I have started to break down a barrier that's been bothering me: that is, including more pates for the States of the US. This is partly because consideration of the 17th century has very nearly reached the founding of Jamestown and Plymouth, and I will probably want to start working individual states forward in order to add detail to US history. I've also begun adding provinces for China. I'm a little concerned that I don't have much source material for Chinese history, but I'm sure there's plenty if I look for it.
When I was working earlier in antiquity, I decided that I needed to finish a chain of historical links to pagan religion, which is now done at the 5-century level for classical and medieval history and for modern history. I also picked up something I had left behind, which was a review of Judaism through the classical and medieval period. For some reason, Islam didn't come up, nor did many of the Asiatic religions, although with the the countries in Southeast Asia in classical and mdeieval times, I've been seeing more and more references to Buddhism.

Thursday, July 03, 2008

I'm Back

The last I posted here was when I was involved in my computer programming project, Intensively, for about six weeks, and then I took about a month off playing a game.
I'm now back to working on the knowledge base.

I've been working fairly intensively on connecting content to my history pages, so that they aren't all just outline. I'm starting to make some progress there: when I go from one of the bottom level periods and look at the peoples and nations, there is now enough information that I'm starting to see a flow of events. There's still a lot more to do, since some of the most important nations don't even come in until fairly far down the list. The current version has about 16 nations worked back early prehistory. Antiquity has a reasonable sampling of the origins of ancient civilization and empires, classical and medieval has a part of European history, and in modern history I'm starting to look at most of the major Western empires, as well has having a breakdown of periods by 20 years almost all the way back to 1501. As I'm looking at European countries during this period, I'm noticing more than I had done before how all the royal families are related.

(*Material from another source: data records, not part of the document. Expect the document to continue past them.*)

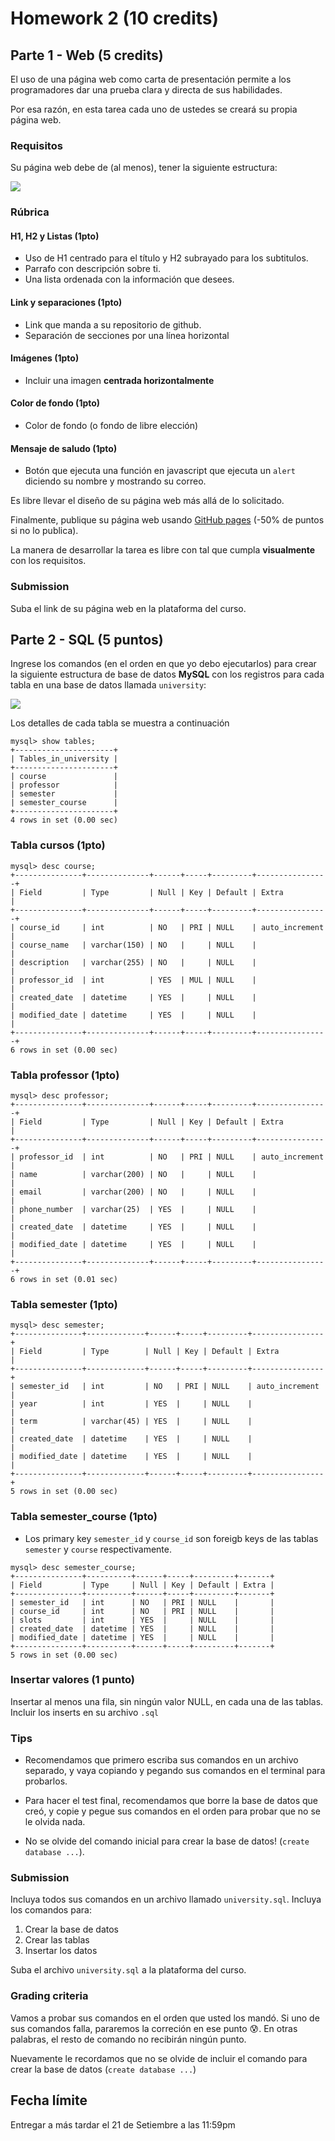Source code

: # Homework 2 (10 credits)

## Parte 1 - Web (5 credits)

El uso de una página web como carta de presentación permite a los programadores dar una prueba clara y directa de sus habilidades.

Por esa razón, en esta tarea cada uno de ustedes se creará su propia página web.

### Requisitos

Su página web debe de (al menos), tener la siguiente estructura:

![](./hw2.png)

### Rúbrica

#### H1, H2 y Listas (1pto)

- Uso de H1 centrado para el título y H2 subrayado para los subtitulos.
- Parrafo con descripción sobre ti.
- Una lista ordenada con la información que desees.

#### Link y separaciones (1pto)

- Link que manda a su repositorio de github.
- Separación de secciones por una línea horizontal

#### Imágenes (1pto)

- Incluir una imagen **centrada horizontalmente**

#### Color de fondo (1pto)

- Color de fondo (o fondo de libre elección)

#### Mensaje de saludo (1pto)

- Botón que ejecuta una función en javascript que ejecuta un `alert` diciendo su nombre y mostrando su correo.

Es libre llevar el diseño de su página web más allá de lo solicitado.

Finalmente, publique su página web usando [GitHub pages](../../Labs/Lab2/github_page_101.md) (-50% de puntos si no lo publica).

La manera de desarrollar la tarea es libre con tal que cumpla **visualmente** con los requisitos.

### Submission

Suba el link de su página web en la plataforma del curso.

## Parte 2 - SQL (5 puntos)

Ingrese los comandos (en el orden en que yo debo ejecutarlos) para crear la siguiente estructura de base de datos **MySQL** con los registros para cada tabla en una base de datos llamada `university`:

![](./bd.png)

Los detalles de cada tabla se muestra a continuación

```
mysql> show tables;
+----------------------+
| Tables_in_university |
+----------------------+
| course               |
| professor            |
| semester             |
| semester_course      |
+----------------------+
4 rows in set (0.00 sec)
```

### Tabla cursos (1pto)

```
mysql> desc course;
+---------------+--------------+------+-----+---------+----------------+
| Field         | Type         | Null | Key | Default | Extra          |
+---------------+--------------+------+-----+---------+----------------+
| course_id     | int          | NO   | PRI | NULL    | auto_increment |
| course_name   | varchar(150) | NO   |     | NULL    |                |
| description   | varchar(255) | NO   |     | NULL    |                |
| professor_id  | int          | YES  | MUL | NULL    |                |
| created_date  | datetime     | YES  |     | NULL    |                |
| modified_date | datetime     | YES  |     | NULL    |                |
+---------------+--------------+------+-----+---------+----------------+
6 rows in set (0.00 sec)
```

### Tabla professor (1pto)

```
mysql> desc professor;
+---------------+--------------+------+-----+---------+----------------+
| Field         | Type         | Null | Key | Default | Extra          |
+---------------+--------------+------+-----+---------+----------------+
| professor_id  | int          | NO   | PRI | NULL    | auto_increment |
| name          | varchar(200) | NO   |     | NULL    |                |
| email         | varchar(200) | NO   |     | NULL    |                |
| phone_number  | varchar(25)  | YES  |     | NULL    |                |
| created_date  | datetime     | YES  |     | NULL    |                |
| modified_date | datetime     | YES  |     | NULL    |                |
+---------------+--------------+------+-----+---------+----------------+
6 rows in set (0.01 sec)
```

### Tabla semester (1pto)

```
mysql> desc semester;
+---------------+-------------+------+-----+---------+----------------+
| Field         | Type        | Null | Key | Default | Extra          |
+---------------+-------------+------+-----+---------+----------------+
| semester_id   | int         | NO   | PRI | NULL    | auto_increment |
| year          | int         | YES  |     | NULL    |                |
| term          | varchar(45) | YES  |     | NULL    |                |
| created_date  | datetime    | YES  |     | NULL    |                |
| modified_date | datetime    | YES  |     | NULL    |                |
+---------------+-------------+------+-----+---------+----------------+
5 rows in set (0.00 sec)
```

### Tabla semester_course (1pto)

- Los primary key `semester_id` y `course_id` son foreigb keys de las tablas `semester` y `course` respectivamente.

```
mysql> desc semester_course;
+---------------+----------+------+-----+---------+-------+
| Field         | Type     | Null | Key | Default | Extra |
+---------------+----------+------+-----+---------+-------+
| semester_id   | int      | NO   | PRI | NULL    |       |
| course_id     | int      | NO   | PRI | NULL    |       |
| slots         | int      | YES  |     | NULL    |       |
| created_date  | datetime | YES  |     | NULL    |       |
| modified_date | datetime | YES  |     | NULL    |       |
+---------------+----------+------+-----+---------+-------+
5 rows in set (0.00 sec)
```

### Insertar valores (1 punto)

Insertar al menos una fila, sin ningún valor NULL, en cada una de las tablas. Incluir los inserts en su archivo `.sql` 


### Tips

- Recomendamos que primero escriba sus comandos en un archivo separado, y vaya copiando y pegando sus comandos en el terminal para probarlos.

- Para hacer el test final, recomendamos que borre la base de datos que creó, y copie y pegue sus comandos en el orden para probar que no se le olvida nada.

- No se olvide del comando inicial para crear la base de datos! (`create database ...`).

### Submission

Incluya todos sus comandos en un archivo llamado `university.sql`. Incluya los comandos para:

1. Crear la base de datos
2. Crear las tablas
3. Insertar los datos

Suba el archivo `university.sql` a la plataforma del curso.

### Grading criteria

Vamos a probar sus comandos en el orden que usted los mandó. Si uno de sus comandos falla, pararemos la correción en ese punto 😰. En otras palabras, el resto de comando no recibirán ningún punto.

Nuevamente le recordamos que no se olvide de incluir el comando para crear la base de datos (`create database ...`)

## Fecha límite

Entregar a más tardar el 21 de Setiembre a las 11:59pm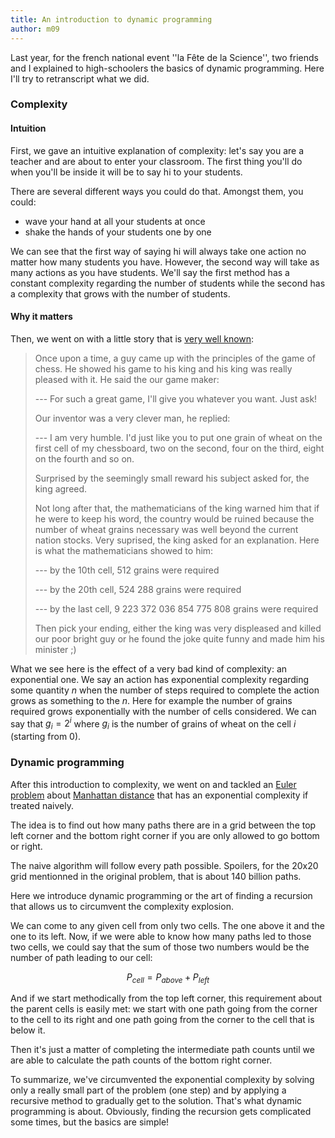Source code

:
 ```yaml
---
title: An introduction to dynamic programming
author: m09
---
```


Last year, for the french national event ''la Fête de la Science'',
two friends and I explained to high-schoolers the basics of dynamic
programming. Here I'll try to retranscript what we did.

<div></div><!--more-->

### Complexity

#### Intuition

First, we gave an intuitive explanation of complexity: let's say you
are a teacher and are about to enter your classroom. The first thing
you'll do when you'll be inside it will be to say hi to your students.

There are several different ways you could do that. Amongst them, you could:

- wave your hand at all your students at once
- shake the hands of your students one by one

We can see that the first way of saying hi will always take one action
no matter how many students you have. However, the second way will
take as many actions as you have students. We'll say the first method
has a constant complexity regarding the number of students while the
second has a complexity that grows with the number of students.

#### Why it matters

Then, we went on with a little story that is [very well known][1]:

> Once upon a time, a guy came up with the principles of the game of
> chess. He showed his game to his king and his king was really
> pleased with it. He said the our game maker:
> 
> --- For such a great game, I'll give you whatever you want. Just ask!
> 
> Our inventor was a very clever man, he replied:
> 
> --- I am very humble. I'd just like you to put one grain of wheat on
>     the first cell of my chessboard, two on the second, four on the
>     third, eight on the fourth and so on.
> 
> Surprised by the seemingly small reward his subject asked for, the
> king agreed.
> 
> Not long after that, the mathematicians of the king warned him that
> if he were to keep his word, the country would be ruined because
> the number of wheat grains necessary was well beyond the current
> nation stocks. Very suprised, the king asked for an explanation.
> Here is what the mathematicians showed to him:
> 
> --- by the 10th cell, 512 grains were required
> 
> --- by the 20th cell, 524 288 grains were required
> 
> --- by the last cell, 9 223 372 036 854 775 808 grains were required
> 
> Then pick your ending, either the king was very displeased and
> killed our poor bright guy or he found the joke quite funny and
> made him his minister ;)

What we see here is the effect of a very bad kind of complexity: an
exponential one. We say an action has exponential complexity regarding
some quantity $n$ when the number of steps required to complete the
action grows as something to the $n$. Here for example the number of
grains required grows exponentially with the number of cells
considered. We can say that $g_i=2^{i}$ where $g_i$ is the number of
grains of wheat on the cell $i$ (starting from 0).

### Dynamic programming

After this introduction to complexity, we went on and tackled an
[Euler problem][2] about [Manhattan distance][3] that has an
exponential complexity if treated naively.

The idea is to find out how many paths there are in a grid between the
top left corner and the bottom right corner if you are only allowed to
go bottom or right.

The naive algorithm will follow every path possible. Spoilers, for the
20x20 grid mentionned in the original problem, that is about 140
billion paths.

Here we introduce dynamic programming or the art of finding a
recursion that allows us to circumvent the complexity explosion.

We can come to any given cell from only two cells. The one above it
and the one to its left. Now, if we were able to know how many paths
led to those two cells, we could say that the sum of those two numbers
would be the number of path leading to our cell:

$$P_{cell} = P_{above} + P_{left}$$

And if we start methodically from the top left corner, this
requirement about the parent cells is easily met: we start with one
path going from the corner to the cell to its right and one path going
from the corner to the cell that is below it.

Then it's just a matter of completing the intermediate path counts
until we are able to calculate the path counts of the bottom right
corner.

To summarize, we've circumvented the exponential complexity by solving
only a really small part of the problem (one step) and by applying a
recursive method to gradually get to the solution. That's what dynamic
programming is about. Obviously, finding the recursion gets
complicated some times, but the basics are simple!

[1]: https://en.wikipedia.org/wiki/Wheat_and_chessboard_problem

[2]: https://projecteuler.net/problem=15

[3]: https://en.wiktionary.org/wiki/Manhattan_distance
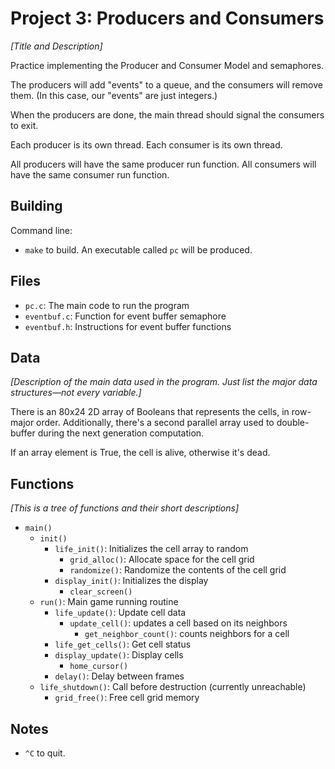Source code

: # Project 3: Producers and Consumers

_[Title and Description]_

Practice implementing the Producer and Consumer Model and semaphores.

The producers will add "events" to a queue, and the consumers will remove them. (In this case, our "events" are just integers.)

When the producers are done, the main thread should signal the consumers to exit.

Each producer is its own thread. Each consumer is its own thread.

All producers will have the same producer run function.
All consumers will have the same consumer run function.

## Building

Command line:

* `make` to build. An executable called `pc` will be produced.

## Files

* `pc.c`: The main code to run the program
* `eventbuf.c`: Function for event buffer semaphore
* `eventbuf.h`: Instructions for event buffer functions

## Data

_[Description of the main data used in the program. Just list the major
data structures—not every variable.]_

There is an 80x24 2D array of Booleans that represents the cells, in
row-major order. Additionally, there's a second parallel array used to
double-buffer during the next generation computation.

If an array element is True, the cell is alive, otherwise it's dead.

## Functions

_[This is a tree of functions and their short descriptions]_

* `main()`
  * `init()`
    * `life_init()`: Initializes the cell array to random 
      * `grid_alloc()`: Allocate space for the cell grid
      * `randomize()`: Randomize the contents of the cell grid
    * `display_init()`: Initializes the display
      * `clear_screen()`
  * `run()`: Main game running routine
    * `life_update()`: Update cell data
      * `update_cell()`: updates a cell based on its neighbors
        * `get_neighbor_count()`: counts neighbors for a cell
    * `life_get_cells()`: Get cell status
    * `display_update()`: Display cells
      * `home_cursor()`
    * `delay()`: Delay between frames
  * `life_shutdown()`: Call before destruction (currently unreachable)
    * `grid_free()`: Free cell grid memory

## Notes

* `^C` to quit.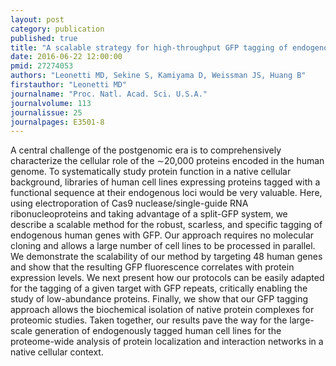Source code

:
 ```yaml
---
layout: post
category: publication
published: true
title: "A scalable strategy for high-throughput GFP tagging of endogenous human proteins."
date: 2016-06-22 12:00:00
pmid: 27274053
authors: "Leonetti MD, Sekine S, Kamiyama D, Weissman JS, Huang B"
firstauthor: "Leonetti MD"
journalname: "Proc. Natl. Acad. Sci. U.S.A."
journalvolume: 113
journalissue: 25
journalpages: E3501-8
---
```


A central challenge of the postgenomic era is to comprehensively characterize the cellular role of the ∼20,000 proteins encoded in the human genome. To systematically study protein function in a native cellular background, libraries of human cell lines expressing proteins tagged with a functional sequence at their endogenous loci would be very valuable. Here, using electroporation of Cas9 nuclease/single-guide RNA ribonucleoproteins and taking advantage of a split-GFP system, we describe a scalable method for the robust, scarless, and specific tagging of endogenous human genes with GFP. Our approach requires no molecular cloning and allows a large number of cell lines to be processed in parallel. We demonstrate the scalability of our method by targeting 48 human genes and show that the resulting GFP fluorescence correlates with protein expression levels. We next present how our protocols can be easily adapted for the tagging of a given target with GFP repeats, critically enabling the study of low-abundance proteins. Finally, we show that our GFP tagging approach allows the biochemical isolation of native protein complexes for proteomic studies. Taken together, our results pave the way for the large-scale generation of endogenously tagged human cell lines for the proteome-wide analysis of protein localization and interaction networks in a native cellular context.

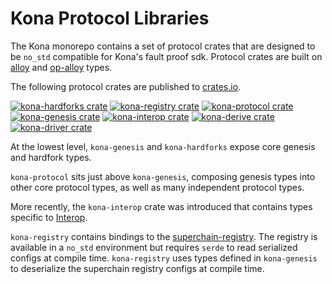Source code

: # Kona Protocol Libraries

The Kona monorepo contains a set of protocol crates that are designed
to be `no_std` compatible for Kona's fault proof sdk. Protocol crates
are built on [alloy][alloy] and [op-alloy][op-alloy] types.

The following protocol crates are published to [crates.io][crates].

<a href="https://crates.io/crates/kona-hardforks"><img src="https://img.shields.io/crates/v/kona-hardforks.svg" alt="kona-hardforks crate"></a>
<a href="https://crates.io/crates/kona-registry"><img src="https://img.shields.io/crates/v/kona-registry.svg" alt="kona-registry crate"></a>
<a href="https://crates.io/crates/kona-protocol"><img src="https://img.shields.io/crates/v/kona-protocol.svg" alt="kona-protocol crate"></a>
<a href="https://crates.io/crates/kona-genesis"><img src="https://img.shields.io/crates/v/kona-genesis.svg" alt="kona-genesis crate"></a>
<a href="https://crates.io/crates/kona-interop"><img src="https://img.shields.io/crates/v/kona-interop.svg" alt="kona-interop crate"></a>
<a href="https://crates.io/crates/kona-derive"><img src="https://img.shields.io/crates/v/kona-derive.svg" alt="kona-derive crate"></a>
<a href="https://crates.io/crates/kona-driver"><img src="https://img.shields.io/crates/v/kona-driver.svg" alt="kona-driver crate"></a>

At the lowest level, `kona-genesis` and `kona-hardforks` expose
core genesis and hardfork types.

`kona-protocol` sits just above `kona-genesis`, composing genesis types
into other core protocol types, as well as many independent protocol types.

More recently, the `kona-interop` crate was introduced that contains types
specific to [Interop][interop].

`kona-registry` contains bindings to the [superchain-registry][scr].
The registry is available in a `no_std` environment
but requires `serde` to read serialized configs at compile time. `kona-registry` uses
types defined in `kona-genesis` to deserialize the superchain registry configs at compile time.


<!-- Links -->

[crates]: https://crates.io
[alloy]: https://github.com/alloy-rs/alloy
[op-alloy]: https://github.com/alloy-rs/op-alloy
[interop]: https://specs.optimism.io/interop/overview.html
[scr]: https://github.com/ethereum-optimism/superchain-registry
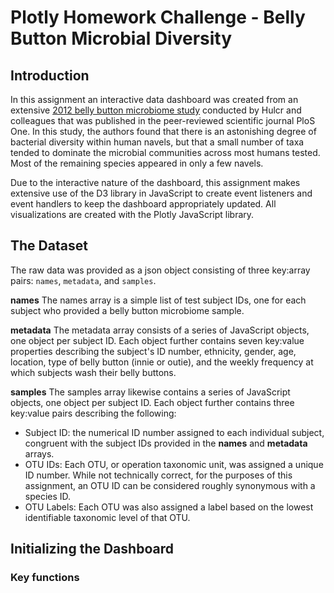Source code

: # Plotly Homework Challenge - Belly Button Microbial Diversity

## Introduction
In this assignment an interactive data dashboard was created from an extensive [2012 belly button microbiome study](https://journals.plos.org/plosone/article?id=10.1371/journal.pone.0047712) conducted by Hulcr and colleagues that was published in the peer-reviewed scientific journal PloS One. In this study, the authors found that there is an astonishing degree of bacterial diversity within human navels, but that a small number of taxa tended to dominate the microbial communities across most humans tested. Most of the remaining species appeared in only a few navels.

Due to the interactive nature of the dashboard, this assignment makes extensive use of the D3 library in JavaScript to create event listeners and event handlers to keep the dashboard appropriately updated. All visualizations are created with the Plotly JavaScript library.

## The Dataset
The raw data was provided as a json object consisting of three key:array pairs: `names`, `metadata`, and `samples`.

**names**
The names array is a simple list of test subject IDs, one for each subject who provided a belly button microbiome sample. 

**metadata**
The metadata array consists of a series of JavaScript objects, one object per subject ID. Each object further contains seven key:value properties describing the subject's ID number, ethnicity, gender, age, location, type of belly button (innie or outie), and the weekly frequency at which subjects wash their belly buttons.

**samples**
The samples array likewise contains a series of JavaScript objects, one object per subject ID. Each object further contains three key:value pairs describing the following:
- Subject ID: the numerical ID number assigned to each individual subject, congruent with the subject IDs provided in the **names** and **metadata** arrays.
- OTU IDs: Each OTU, or operation taxonomic unit, was assigned a unique ID number. While not technically correct, for the purposes of this assignment, an OTU ID can be considered roughly synonymous with a species ID.
- OTU Labels: Each OTU was also assigned a label based on the lowest identifiable taxonomic level of that OTU.

## Initializing the Dashboard
### Key functions
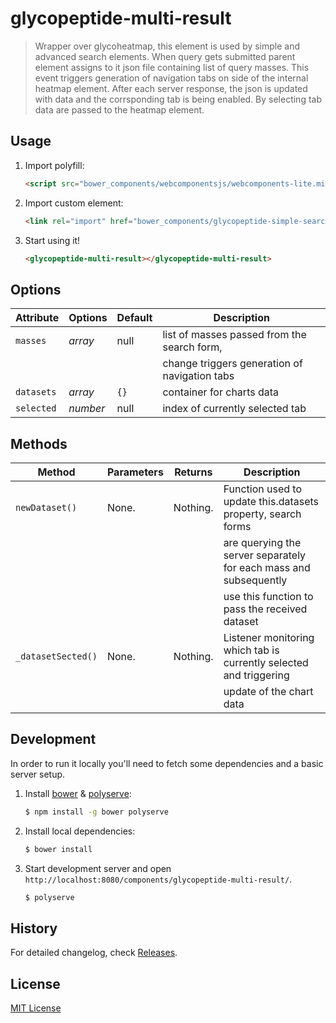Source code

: # glycopeptide-multi-result

> Wrapper over glycoheatmap, this element is used by simple and advanced search elements. 
> When query gets submitted parent element assigns to it json file containing list of query masses. 
> This event triggers generation of navigation tabs on side of the internal heatmap element.
> After each server response, the json is updated with data and the corrsponding tab is being enabled.
> By selecting tab data are passed to the heatmap element. 

## Usage

1. Import polyfill:

    ```html
    <script src="bower_components/webcomponentsjs/webcomponents-lite.min.js"></script>
    ```

2. Import custom element:

    ```html
    <link rel="import" href="bower_components/glycopeptide-simple-search/glycopeptide-multi-result.html">
    ```

3. Start using it!

    ```html
    <glycopeptide-multi-result></glycopeptide-multi-result>
    ```

## Options

Attribute     | Options     | Default      | Description
---           | ---         | ---          | ---
`masses`      | *array*     |  null        | list of masses passed from the search form,
              |             |              | change triggers generation of navigation tabs
`datasets`    | *array*     | `{}`         | container for charts data
`selected`    | *number*    |  null        | index of currently selected tab 

## Methods

Method        | Parameters   | Returns     | Description
---           | ---          | ---         | ---
`newDataset()`| None.        | Nothing.    | Function used to update this.datasets property, search forms
              |              |             | are querying the server separately for each mass and subsequently
              |              |             | use this function to pass the received dataset
`_datasetSected()`| None.    | Nothing.    | Listener monitoring which tab is currently selected and triggering 
              |              |             | update of the chart data 

## Development

In order to run it locally you'll need to fetch some dependencies and a basic server setup.

1. Install [bower](http://bower.io/) & [polyserve](https://npmjs.com/polyserve):

    ```sh
    $ npm install -g bower polyserve
    ```

2. Install local dependencies:

    ```sh
    $ bower install
    ```

3. Start development server and open `http://localhost:8080/components/glycopeptide-multi-result/`.

    ```sh
    $ polyserve
    ```

## History

For detailed changelog, check [Releases](https://github.com/mdomagalski/glycopeptide-multi-result/releases).

## License

[MIT License](http://opensource.org/licenses/MIT)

This isn't exactly news to those familiar with European history, but I've always been afflicted by the who-was-involved-in-the-war-of-the-something-or-other-succession-and-I-can't-remember-which-one-it-was-or-why-I-should-care-about-it disease. But, it's a little more interesting, now that I'm starting to be be able to put it into the bigger flow of European, and world-wide events. Likewise, I've never been particularly interested in just how and when Britain got control of India in the first place, let alone such foreign places as Burma and Malaysia. But I have enough pieces in place that I'm starting to see a pattern and find the same kind of satisfaction I get doing a jigsaw puzzle.

I've also picked up a little on the 20th century, going by five year periods since World War II, which forms a major landmark in world history.

I should have an update of the site, soon.